İzmir: Konferansın yaklaşması ile birlikte hazırlıkların hızlandığı süreçte bizler de atölye çalışmalarını sürdürüyoruz. Kadınların İstanbul’a gitmesi için yaptığımız hazırlıklar, konferansın duyurulması çalışmalarının yanı sıra konferansın daha nitelikli geçmesi için politik çalışmalarımıza devam etmenin ısrarı ile atölye çalışmalarımızı sürdürüyoruz.
Bugünkü atölyemizde “Kadın beyanı esastır, aksini ispatlama yükümlülüğü erkeğe aittir” ilkesi üzerine verimli tartışmalar yürüttük. Kadının beyanının esas alırken, kadın kimliği üzerinden yaratılan erkek egemen bir algının sonucu olarak açığa çıkan güvensizliğin zihinlerde yarattığı “kadın ya yalan söylüyorsa?” sorusunu tartıştık. Beyanın aslında tüm buralara hapsedilemeyecek, kadını koruyan bir ilke olduğu vurgusu ile devam ettik. Ve aynı zamanda kadın beyanı ile işletilen süreçte karşımıza çıkarılan “masumiyet Karinesi”nin bizim hukukumuzdaki yerini konuştuk. Ezilen, ötekileştirilenin olduğu bir yer de masumiyet karinesinden bahsedilemeyeceğine değindik. Atölye boyunca “Kadın beyanı esastır, aksi ispat hükümlülüğü erkeğe aittir” başlığında “Esas mı, doğru mu”, masumiyet karinesi”, “ispat yükümlülüğünün hukukta yeri, tersine çevrilmesi durumu” gibi bir dizi başlık üzerine tartıştık.
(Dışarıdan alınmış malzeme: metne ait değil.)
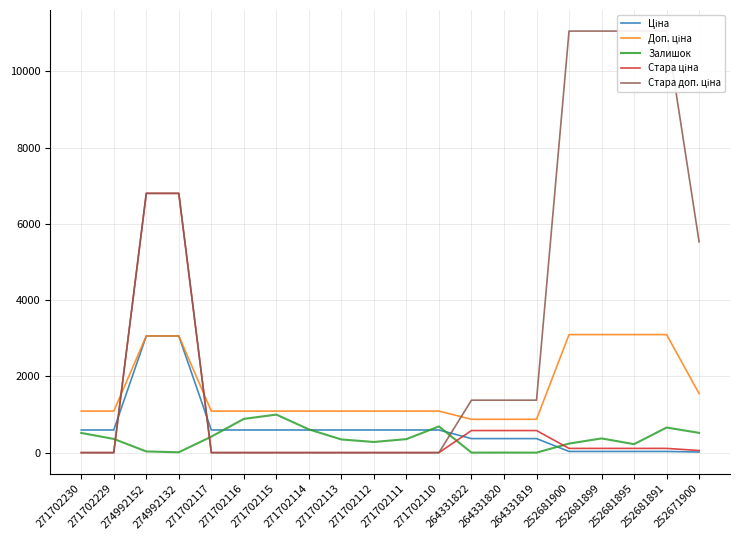

True or false: Доп. ціна has a value of 3095.0 at 252681899.

True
İsyanımızın adı Özge Can’dır
Bugün aynı zamanda “Cinsel şiddete karşı kadın konferans”ımız için açtığımız standın adı Özgecan oldu.
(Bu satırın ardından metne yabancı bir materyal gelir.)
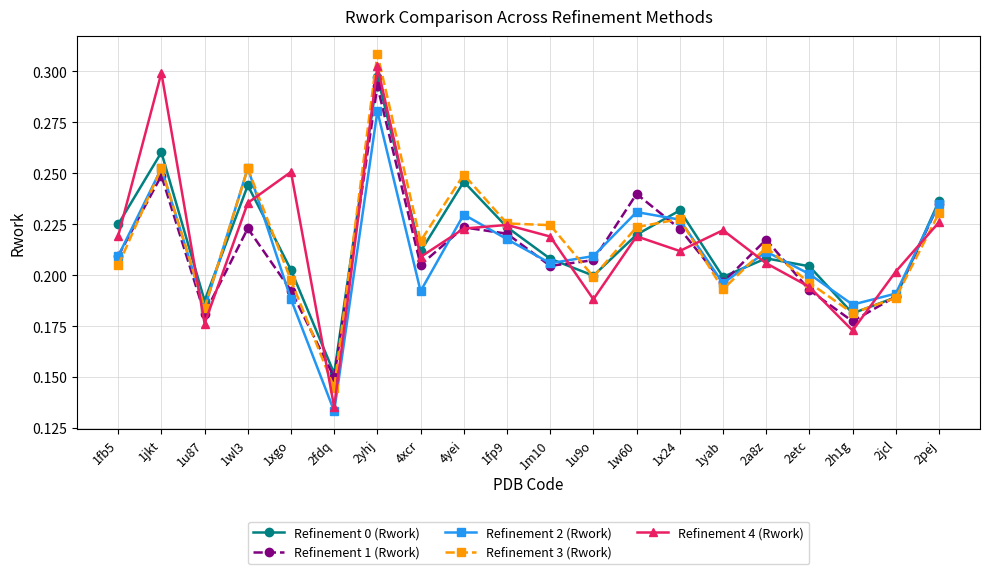

The Refinement 4 (Rwork) series shows 0.3 at 1xgo. True or false?

True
Ajitasyonlarımızla neredeyse her gün kadınların maruz kaldığı cinsel şiddete dikkat çekerek Özgecan’ı katleden erkek egemen zihniyetin hesabını ancak kadınların soracağına değindik. Ve kadınlara cinsel şiddete karşı örgütlenmeye çağrı yaptık.
Konferans bildirilerimizi ajitasyonlar eşliğinde dağıtarak konferansa çağrı yaptık.
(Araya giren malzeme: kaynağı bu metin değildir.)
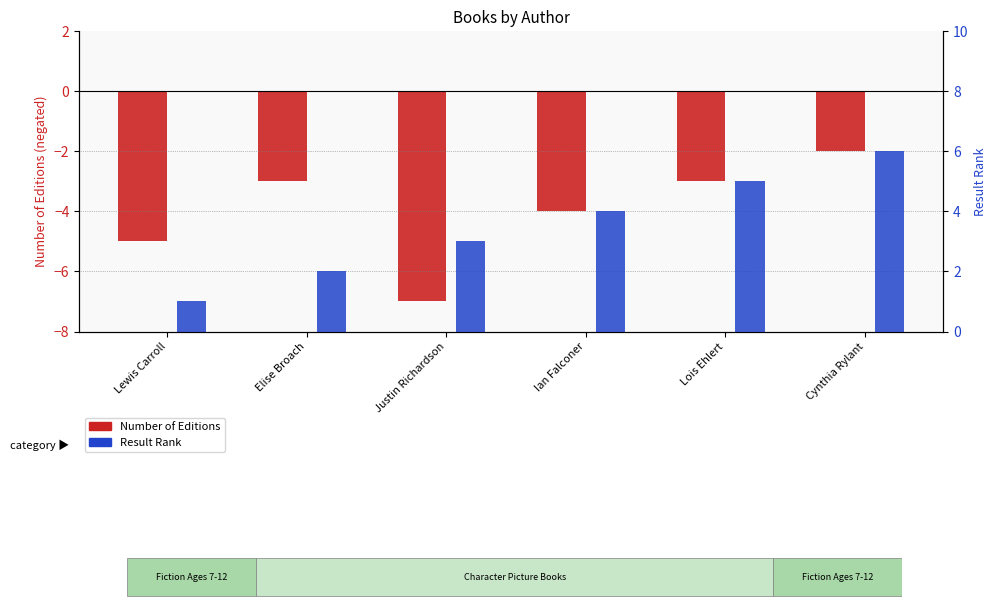

What position from the right is Cynthia Rylant?

1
Bildiri dağıtımı sırasında yaptığımız çağrıda “cinsel şiddet” kavramını duyan her kadının cümlesinde Özgecan vardı. Katledilen Özgecan’ın isyanı kadınların zihnine öfke olarak kazınmıştı. Standımıza gelen kadınlar,”imza mı topluyorsunuz, yapılacak başka bir şey var mı” vb sözleriyle bir şeyler yapmak istediklerini dile getirdi. Kadınların “bıçağın kemiğe dayandığı” o anı yaşadıklarını ve artık bir şeyler yapmak istedikleri çok açık. Erkekler de standa gelerek “imza topluyorsanız bizde destek verelim” ya da “biz de bu konferansa gelmek istiyoruz” vb sözleri dikkat çekti.
Öfkemiz derya gibi kabarmakta bugün. Öfkemizi örgütlü bir güce dönüştürmek için konferans çalışmalarımıza daha fazla sarılalım.